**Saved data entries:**

◆ ◆ ◆ ◆ ◆

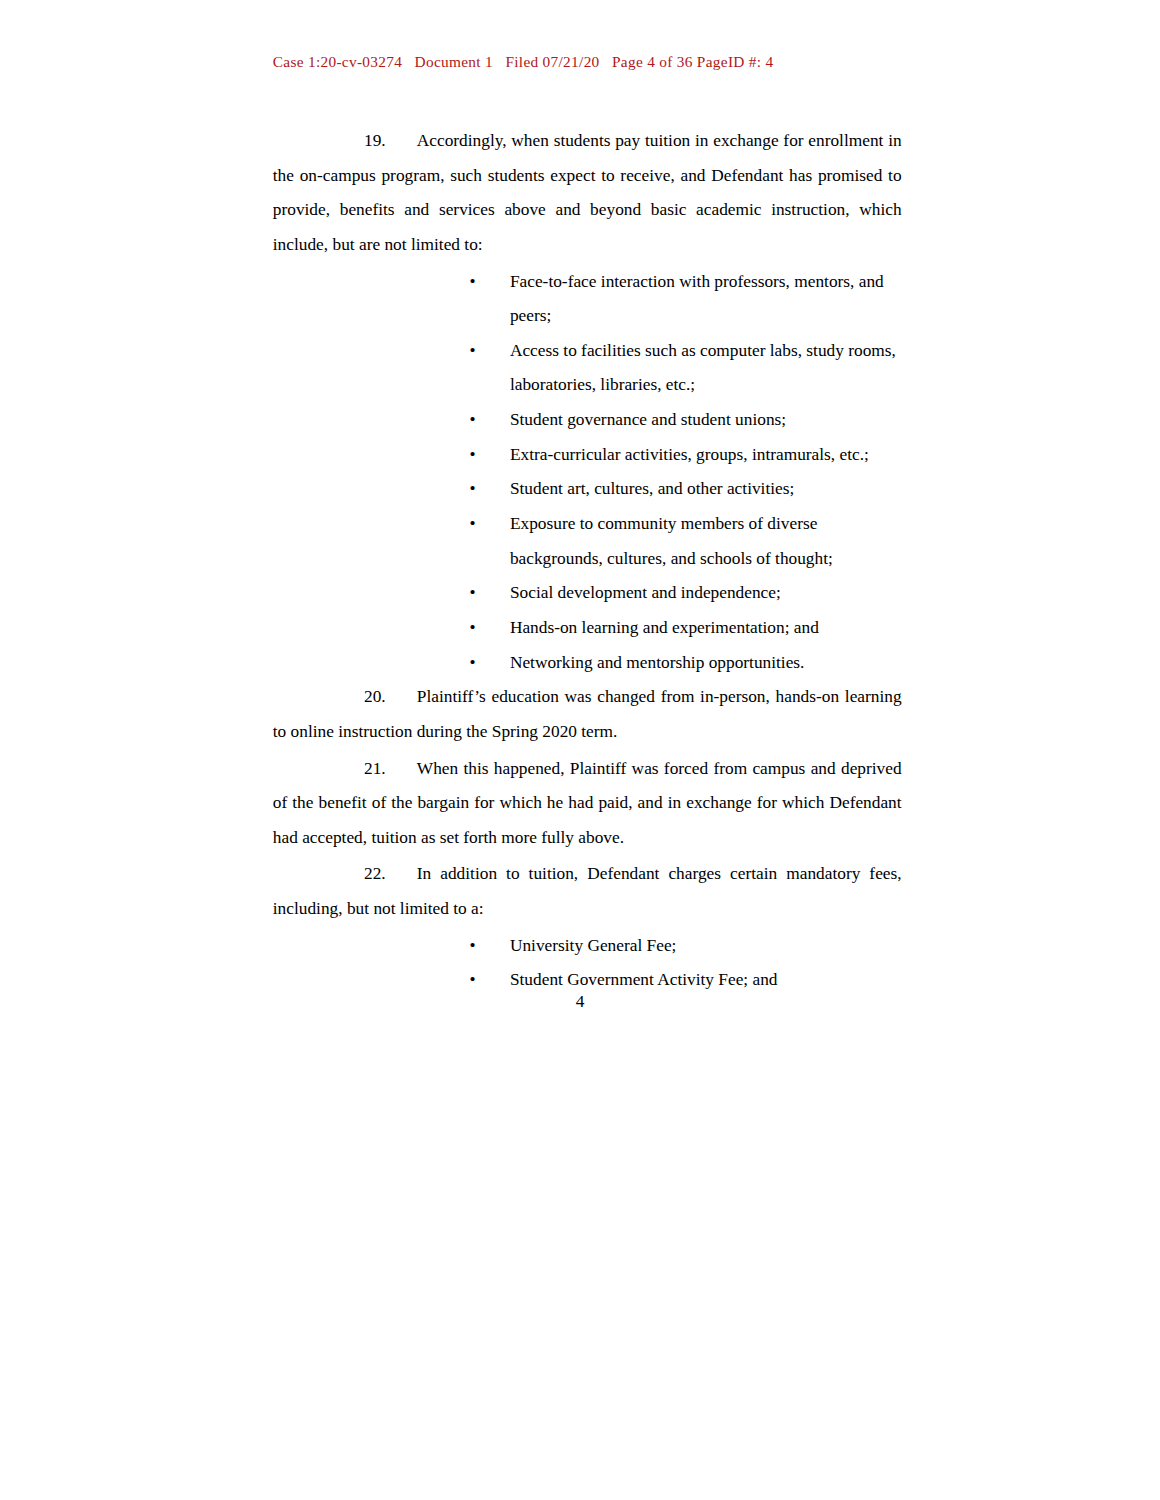Case 1:20-cv-03274 Document 1 Filed 07/21/20 Page 4 of 36 PageID #: 4
19. Accordingly, when students pay tuition in exchange for enrollment in the on-campus program, such students expect to receive, and Defendant has promised to provide, benefits and services above and beyond basic academic instruction, which include, but are not limited to:
Face-to-face interaction with professors, mentors, and peers;
Access to facilities such as computer labs, study rooms, laboratories, libraries, etc.;
Student governance and student unions;
Extra-curricular activities, groups, intramurals, etc.;
Student art, cultures, and other activities;
Exposure to community members of diverse backgrounds, cultures, and schools of thought;
Social development and independence;
Hands-on learning and experimentation; and
Networking and mentorship opportunities.
20. Plaintiff’s education was changed from in-person, hands-on learning to online instruction during the Spring 2020 term.
21. When this happened, Plaintiff was forced from campus and deprived of the benefit of the bargain for which he had paid, and in exchange for which Defendant had accepted, tuition as set forth more fully above.
22. In addition to tuition, Defendant charges certain mandatory fees, including, but not limited to a:
University General Fee;
Student Government Activity Fee; and
4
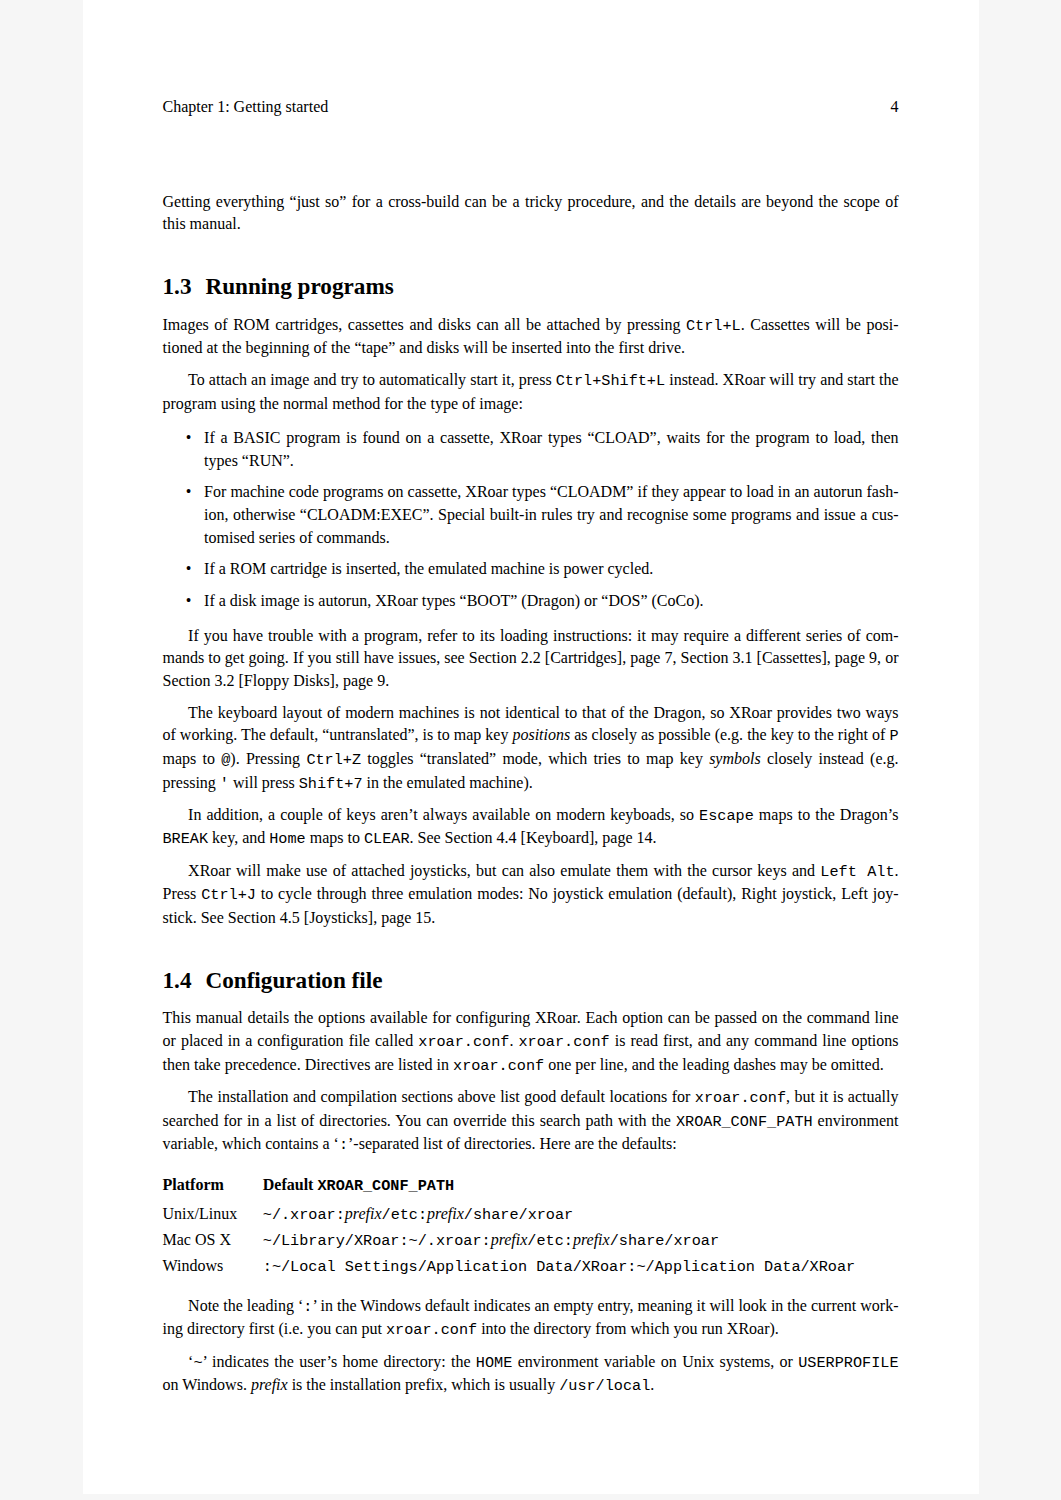Chapter 1: Getting started 4
Getting everything “just so” for a cross-build can be a tricky procedure, and the details are beyond the scope of this manual.
1.3 Running programs
Images of ROM cartridges, cassettes and disks can all be attached by pressing Ctrl+L. Cassettes will be positioned at the beginning of the “tape” and disks will be inserted into the first drive.
To attach an image and try to automatically start it, press Ctrl+Shift+L instead. XRoar will try and start the program using the normal method for the type of image:
If a BASIC program is found on a cassette, XRoar types “CLOAD”, waits for the program to load, then types “RUN”.
For machine code programs on cassette, XRoar types “CLOADM” if they appear to load in an autorun fashion, otherwise “CLOADM:EXEC”. Special built-in rules try and recognise some programs and issue a customised series of commands.
If a ROM cartridge is inserted, the emulated machine is power cycled.
If a disk image is autorun, XRoar types “BOOT” (Dragon) or “DOS” (CoCo).
If you have trouble with a program, refer to its loading instructions: it may require a different series of commands to get going. If you still have issues, see Section 2.2 [Cartridges], page 7, Section 3.1 [Cassettes], page 9, or Section 3.2 [Floppy Disks], page 9.
The keyboard layout of modern machines is not identical to that of the Dragon, so XRoar provides two ways of working. The default, “untranslated”, is to map key positions as closely as possible (e.g. the key to the right of P maps to @). Pressing Ctrl+Z toggles “translated” mode, which tries to map key symbols closely instead (e.g. pressing ' will press Shift+7 in the emulated machine).
In addition, a couple of keys aren’t always available on modern keyboads, so Escape maps to the Dragon’s BREAK key, and Home maps to CLEAR. See Section 4.4 [Keyboard], page 14.
XRoar will make use of attached joysticks, but can also emulate them with the cursor keys and Left Alt. Press Ctrl+J to cycle through three emulation modes: No joystick emulation (default), Right joystick, Left joystick. See Section 4.5 [Joysticks], page 15.
1.4 Configuration file
This manual details the options available for configuring XRoar. Each option can be passed on the command line or placed in a configuration file called xroar.conf. xroar.conf is read first, and any command line options then take precedence. Directives are listed in xroar.conf one per line, and the leading dashes may be omitted.
The installation and compilation sections above list good default locations for xroar.conf, but it is actually searched for in a list of directories. You can override this search path with the XROAR_CONF_PATH environment variable, which contains a ‘:’-separated list of directories. Here are the defaults:
| Platform | Default XROAR_CONF_PATH |
| --- | --- |
| Unix/Linux | ~/.xroar: prefix /etc: prefix /share/xroar |
| Mac OS X | ~/Library/XRoar:~/.xroar: prefix /etc: prefix /share/xroar |
| Windows | :~/Local Settings/Application Data/XRoar:~/Application Data/XRoar |
Note the leading ‘:’ in the Windows default indicates an empty entry, meaning it will look in the current working directory first (i.e. you can put xroar.conf into the directory from which you run XRoar).
‘~’ indicates the user’s home directory: the HOME environment variable on Unix systems, or USERPROFILE on Windows. prefix is the installation prefix, which is usually /usr/local.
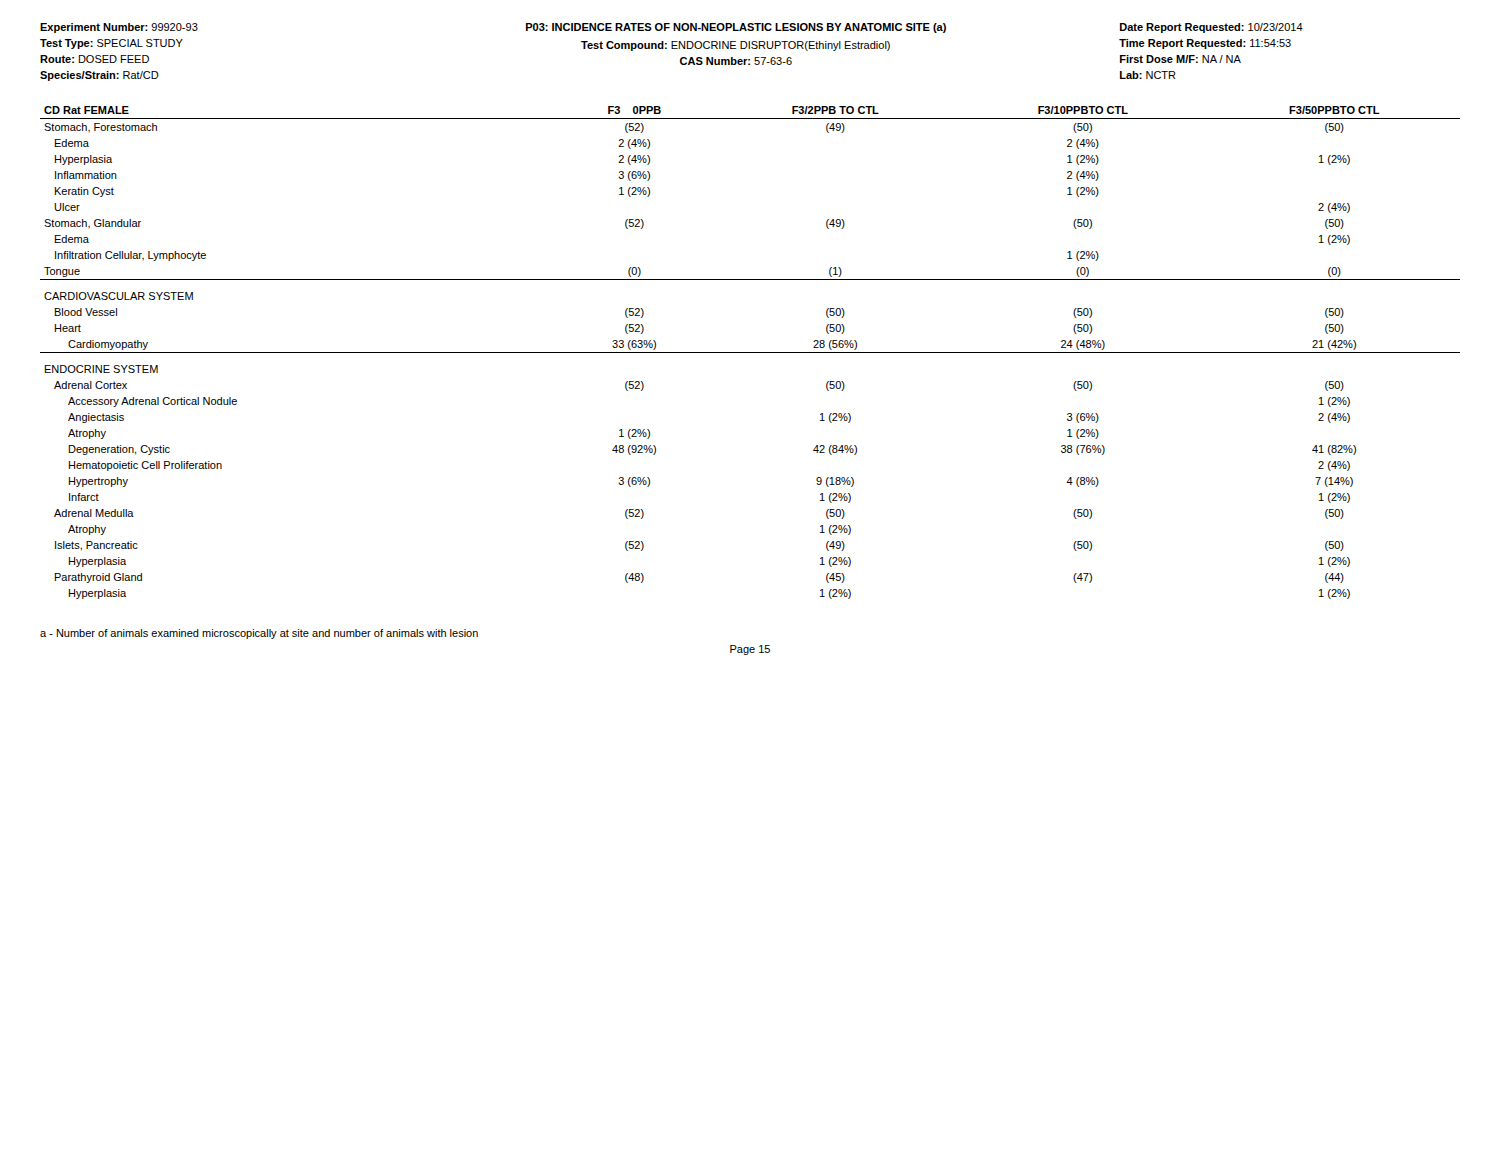Experiment Number: 99920-93
Test Type: SPECIAL STUDY
Route: DOSED FEED
Species/Strain: Rat/CD
P03: INCIDENCE RATES OF NON-NEOPLASTIC LESIONS BY ANATOMIC SITE (a)
Test Compound: ENDOCRINE DISRUPTOR(Ethinyl Estradiol)
CAS Number: 57-63-6
Date Report Requested: 10/23/2014
Time Report Requested: 11:54:53
First Dose M/F: NA / NA
Lab: NCTR
| CD Rat FEMALE | F3 0PPB | F3/2PPB TO CTL | F3/10PPBTO CTL | F3/50PPBTO CTL |
| --- | --- | --- | --- | --- |
| Stomach, Forestomach | (52) | (49) | (50) | (50) |
| Edema | 2 (4%) | | 2 (4%) | |
| Hyperplasia | 2 (4%) | | 1 (2%) | 1 (2%) |
| Inflammation | 3 (6%) | | 2 (4%) | |
| Keratin Cyst | 1 (2%) | | 1 (2%) | |
| Ulcer | | | | 2 (4%) |
| Stomach, Glandular | (52) | (49) | (50) | (50) |
| Edema | | | | 1 (2%) |
| Infiltration Cellular, Lymphocyte | | | 1 (2%) | |
| Tongue | (0) | (1) | (0) | (0) |
| CARDIOVASCULAR SYSTEM | | | | |
| Blood Vessel | (52) | (50) | (50) | (50) |
| Heart | (52) | (50) | (50) | (50) |
| Cardiomyopathy | 33 (63%) | 28 (56%) | 24 (48%) | 21 (42%) |
| ENDOCRINE SYSTEM | | | | |
| Adrenal Cortex | (52) | (50) | (50) | (50) |
| Accessory Adrenal Cortical Nodule | | | | 1 (2%) |
| Angiectasis | | 1 (2%) | 3 (6%) | 2 (4%) |
| Atrophy | 1 (2%) | | 1 (2%) | |
| Degeneration, Cystic | 48 (92%) | 42 (84%) | 38 (76%) | 41 (82%) |
| Hematopoietic Cell Proliferation | | | | 2 (4%) |
| Hypertrophy | 3 (6%) | 9 (18%) | 4 (8%) | 7 (14%) |
| Infarct | | 1 (2%) | | 1 (2%) |
| Adrenal Medulla | (52) | (50) | (50) | (50) |
| Atrophy | | 1 (2%) | | |
| Islets, Pancreatic | (52) | (49) | (50) | (50) |
| Hyperplasia | | 1 (2%) | | 1 (2%) |
| Parathyroid Gland | (48) | (45) | (47) | (44) |
| Hyperplasia | | 1 (2%) | | 1 (2%) |
a - Number of animals examined microscopically at site and number of animals with lesion
Page 15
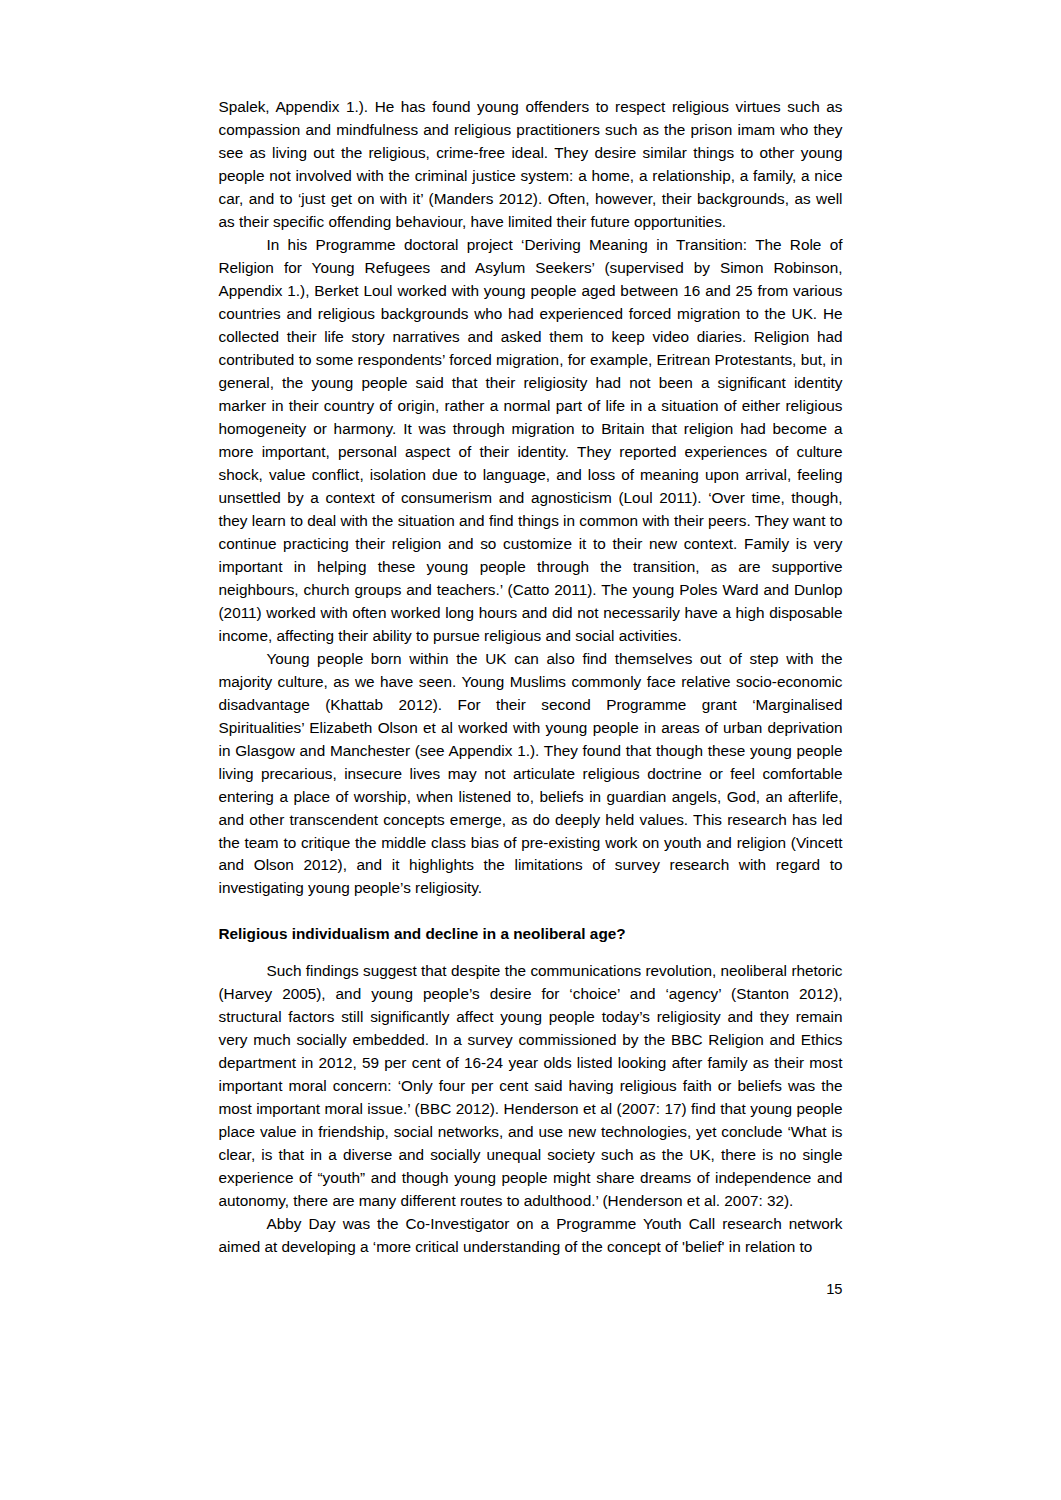Spalek, Appendix 1.). He has found young offenders to respect religious virtues such as compassion and mindfulness and religious practitioners such as the prison imam who they see as living out the religious, crime-free ideal. They desire similar things to other young people not involved with the criminal justice system: a home, a relationship, a family, a nice car, and to ‘just get on with it’ (Manders 2012). Often, however, their backgrounds, as well as their specific offending behaviour, have limited their future opportunities.
In his Programme doctoral project ‘Deriving Meaning in Transition: The Role of Religion for Young Refugees and Asylum Seekers’ (supervised by Simon Robinson, Appendix 1.), Berket Loul worked with young people aged between 16 and 25 from various countries and religious backgrounds who had experienced forced migration to the UK. He collected their life story narratives and asked them to keep video diaries. Religion had contributed to some respondents’ forced migration, for example, Eritrean Protestants, but, in general, the young people said that their religiosity had not been a significant identity marker in their country of origin, rather a normal part of life in a situation of either religious homogeneity or harmony. It was through migration to Britain that religion had become a more important, personal aspect of their identity. They reported experiences of culture shock, value conflict, isolation due to language, and loss of meaning upon arrival, feeling unsettled by a context of consumerism and agnosticism (Loul 2011). ‘Over time, though, they learn to deal with the situation and find things in common with their peers. They want to continue practicing their religion and so customize it to their new context. Family is very important in helping these young people through the transition, as are supportive neighbours, church groups and teachers.’ (Catto 2011). The young Poles Ward and Dunlop (2011) worked with often worked long hours and did not necessarily have a high disposable income, affecting their ability to pursue religious and social activities.
Young people born within the UK can also find themselves out of step with the majority culture, as we have seen. Young Muslims commonly face relative socio-economic disadvantage (Khattab 2012). For their second Programme grant ‘Marginalised Spiritualities’ Elizabeth Olson et al worked with young people in areas of urban deprivation in Glasgow and Manchester (see Appendix 1.). They found that though these young people living precarious, insecure lives may not articulate religious doctrine or feel comfortable entering a place of worship, when listened to, beliefs in guardian angels, God, an afterlife, and other transcendent concepts emerge, as do deeply held values. This research has led the team to critique the middle class bias of pre-existing work on youth and religion (Vincett and Olson 2012), and it highlights the limitations of survey research with regard to investigating young people’s religiosity.
Religious individualism and decline in a neoliberal age?
Such findings suggest that despite the communications revolution, neoliberal rhetoric (Harvey 2005), and young people’s desire for ‘choice’ and ‘agency’ (Stanton 2012), structural factors still significantly affect young people today’s religiosity and they remain very much socially embedded. In a survey commissioned by the BBC Religion and Ethics department in 2012, 59 per cent of 16-24 year olds listed looking after family as their most important moral concern: ‘Only four per cent said having religious faith or beliefs was the most important moral issue.’ (BBC 2012). Henderson et al (2007: 17) find that young people place value in friendship, social networks, and use new technologies, yet conclude ‘What is clear, is that in a diverse and socially unequal society such as the UK, there is no single experience of “youth” and though young people might share dreams of independence and autonomy, there are many different routes to adulthood.’ (Henderson et al. 2007: 32).
Abby Day was the Co-Investigator on a Programme Youth Call research network aimed at developing a ‘more critical understanding of the concept of 'belief' in relation to
15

◆ ◆ ◆ ◆ ◆

Please give back, exactly as it stands above, the stretch from the line with "CAS Number: 57-63-6" through the line with "Inflammation | 3", and no line outside it.

**RESPONSE TO THIS EXERCISE:**
CAS Number: 57-63-6
Date Report Requested: 10/23/2014
Time Report Requested: 11:54:53
First Dose M/F: NA / NA
Lab: NCTR
| CD Rat FEMALE | F3 0PPB | F3/2PPB TO CTL | F3/10PPBTO CTL | F3/50PPBTO CTL |
| --- | --- | --- | --- | --- |
| Stomach, Forestomach | (52) | (49) | (50) | (50) |
| Edema | 2 (4%) | | 2 (4%) | |
| Hyperplasia | 2 (4%) | | 1 (2%) | 1 (2%) |
| Inflammation | 3 (6%) | | 2 (4%) | |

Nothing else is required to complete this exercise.